------ Data to process ------
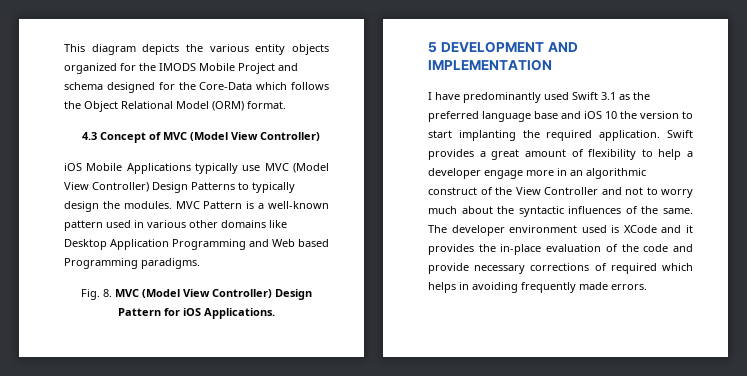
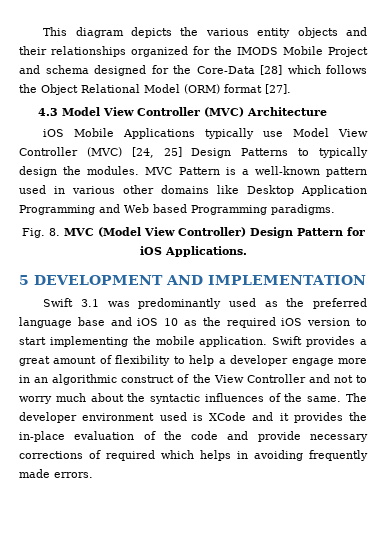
(329, 49) none -> [346,27,367,36] [19,46,126,57] and their relationships
(253, 86) none -> [260,65,282,75] [28]
[247,101,286,109] format. -> [224,84,291,94] format [27].
[99,132,320,143] Concept of MVC (Model View Controller) -> [62,107,328,117] Model View Controller (MVC) Architecture
[264,163,329,173] [64,182,149,192] MVC (Model View Controller) -> [293,128,368,137] [19,147,182,158] Model View Controller (MVC) [24, 25]
[428,92,616,103] I have predominantly used Swift 3.1 -> [43,298,256,309] Swift 3.1 was predominantly used
[620,111,693,119] [428,130,593,141] the version to start implanting the required -> [184,317,368,328] [19,336,195,347] as the required iOS version to start implementing the mobile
------
● Exercise directions:
Could the entries above be restated word for word, with the pictures left out?

● Result:
(329, 49) none -> [346,27,367,36] [19,46,126,57] and their relationships
(253, 86) none -> [260,65,282,75] [28]
[247,101,286,109] format. -> [224,84,291,94] format [27].
[99,132,320,143] Concept of MVC (Model View Controller) -> [62,107,328,117] Model View Controller (MVC) Architecture
[264,163,329,173] [64,182,149,192] MVC (Model View Controller) -> [293,128,368,137] [19,147,182,158] Model View Controller (MVC) [24, 25]
[428,92,616,103] I have predominantly used Swift 3.1 -> [43,298,256,309] Swift 3.1 was predominantly used
[620,111,693,119] [428,130,593,141] the version to start implanting the required -> [184,317,368,328] [19,336,195,347] as the required iOS version to start implementing the mobile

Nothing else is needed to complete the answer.